(Collected data)
____________________
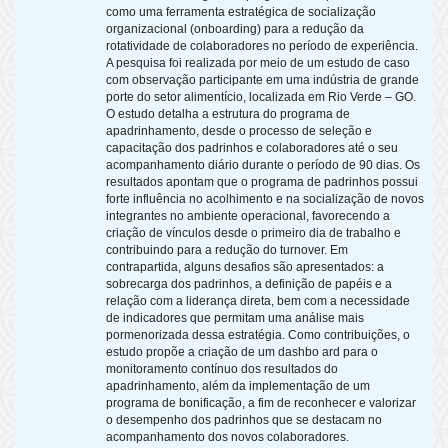
como uma ferramenta estratégica de socialização
organizacional (onboarding) para a redução da
rotatividade de colaboradores no período de experiência.
A pesquisa foi realizada por meio de um estudo de caso
com observação participante em uma indústria de grande
porte do setor alimentício, localizada em Rio Verde – GO.
O estudo detalha a estrutura do programa de
apadrinhamento, desde o processo de seleção e
capacitação dos padrinhos e colaboradores até o seu
acompanhamento diário durante o período de 90 dias. Os
resultados apontam que o programa de padrinhos possui
forte influência no acolhimento e na socialização de novos
integrantes no ambiente operacional, favorecendo a
criação de vínculos desde o primeiro dia de trabalho e
contribuindo para a redução do turnover. Em
contrapartida, alguns desafios são apresentados: a
sobrecarga dos padrinhos, a definição de papéis e a
relação com a liderança direta, bem com a necessidade
de indicadores que permitam uma análise mais
pormenorizada dessa estratégia. Como contribuições, o
estudo propõe a criação de um dashbo ard para o
monitoramento contínuo dos resultados do
apadrinhamento, além da implementação de um
programa de bonificação, a fim de reconhecer e valorizar
o desempenho dos padrinhos que se destacam no
acompanhamento dos novos colaboradores.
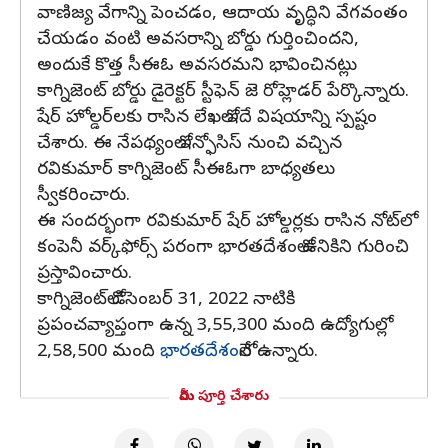
వాణిజ్య వేగాన్ని పెంచడం, ఆదాయ వృద్ధిని వేగవంతం
చేయడం వంటి అవసరాన్ని బోర్డు గుర్తించిందని,
అందుకే కొత్త సీఈఓ అవసరమని భావించినట్లు
కాగ్నిజెంట్ బోర్డు డైరెక్టర్ స్టీఫెన్ జె రోహ్లెడర్‌ పేర్కొన్నారు.
షేర్‌ హోల్డర్‌లకు రాసిన లేఖలో ఇదే విషయాన్ని స్పష్టం
చేశారు. ఈ నేపథ్యంలో ఇన్ఫోసిస్ నుంచి వచ్చిన
రవికుమార్ కాగ్నిజెంట్ సీఈఓగా బాధ్యతలు
స్వీకరించారు.
ఈ సందర్భంగా రవికుమార్ షేర్ హోల్డర్లకు రాసిన నోట్‌లో
కంపెనీ వర్క్‌ఫోర్స్ పరంగా భారతదేశంలో ఉనికిని గురించి
ప్రస్తావించారు.
కాగ్నిజెంట్‌లో డిసెంబర్ 31, 2022 నాటికి
ప్రపంచవ్యాప్తంగా ఉన్న 3,55,300 మంది ఉద్యోగుల్లో
2,58,500 మంది
భారతదేశం
లోనే ఉన్నారు.
మీరు పూర్తి చేశారు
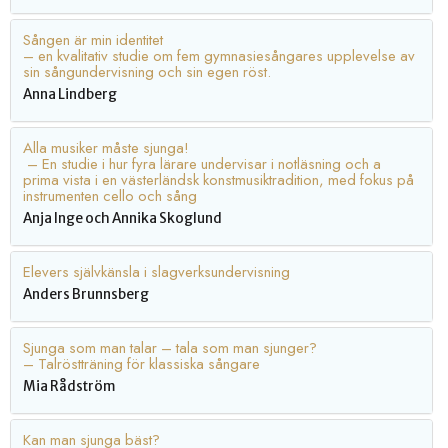
Sången är min identitet
– en kvalitativ studie om fem gymnasiesångares upplevelse av
sin sångundervisning och sin egen röst.
Anna Lindberg
Alla musiker måste sjunga!
– En studie i hur fyra lärare undervisar i notläsning och a
prima vista i en västerländsk konstmusiktradition, med fokus på
instrumenten cello och sång
Anja Inge och Annika Skoglund
Elevers självkänsla i slagverksundervisning
Anders Brunnsberg
Sjunga som man talar – tala som man sjunger?
– Talröstträning för klassiska sångare
Mia Rådström
Kan man sjunga bäst?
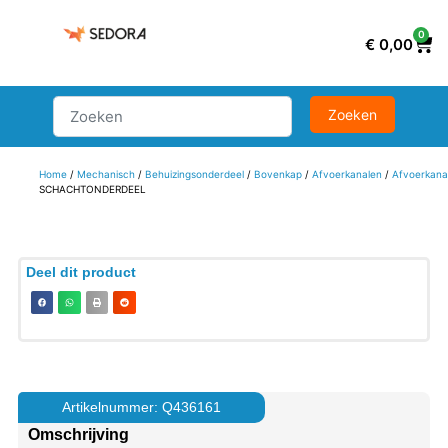
0
€
0,00
Home
/
Mechanisch
/
Behuizingsonderdeel
/
Bovenkap
/
Afvoerkanalen
/
Afvoerkana
SCHACHTONDERDEEL
Deel dit product
Artikelnummer: Q436161
Omschrijving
____________________
# WORK TO COMPLETE
To complete this exercise, transcribe exactly the lines above from the one that holds "sobrecarga dos padrinhos, a" through the one that holds "Sången är min identitet". Pictures stay out.

# ANSWER FOR THE TASK
sobrecarga dos padrinhos, a definição de papéis e a
relação com a liderança direta, bem com a necessidade
de indicadores que permitam uma análise mais
pormenorizada dessa estratégia. Como contribuições, o
estudo propõe a criação de um dashbo ard para o
monitoramento contínuo dos resultados do
apadrinhamento, além da implementação de um
programa de bonificação, a fim de reconhecer e valorizar
o desempenho dos padrinhos que se destacam no
acompanhamento dos novos colaboradores.
వాణిజ్య వేగాన్ని పెంచడం, ఆదాయ వృద్ధిని వేగవంతం
చేయడం వంటి అవసరాన్ని బోర్డు గుర్తించిందని,
అందుకే కొత్త సీఈఓ అవసరమని భావించినట్లు
కాగ్నిజెంట్ బోర్డు డైరెక్టర్ స్టీఫెన్ జె రోహ్లెడర్‌ పేర్కొన్నారు.
షేర్‌ హోల్డర్‌లకు రాసిన లేఖలో ఇదే విషయాన్ని స్పష్టం
చేశారు. ఈ నేపథ్యంలో ఇన్ఫోసిస్ నుంచి వచ్చిన
రవికుమార్ కాగ్నిజెంట్ సీఈఓగా బాధ్యతలు
స్వీకరించారు.
ఈ సందర్భంగా రవికుమార్ షేర్ హోల్డర్లకు రాసిన నోట్‌లో
కంపెనీ వర్క్‌ఫోర్స్ పరంగా భారతదేశంలో ఉనికిని గురించి
ప్రస్తావించారు.
కాగ్నిజెంట్‌లో డిసెంబర్ 31, 2022 నాటికి
ప్రపంచవ్యాప్తంగా ఉన్న 3,55,300 మంది ఉద్యోగుల్లో
2,58,500 మంది
భారతదేశం
లోనే ఉన్నారు.
మీరు పూర్తి చేశారు
Sången är min identitet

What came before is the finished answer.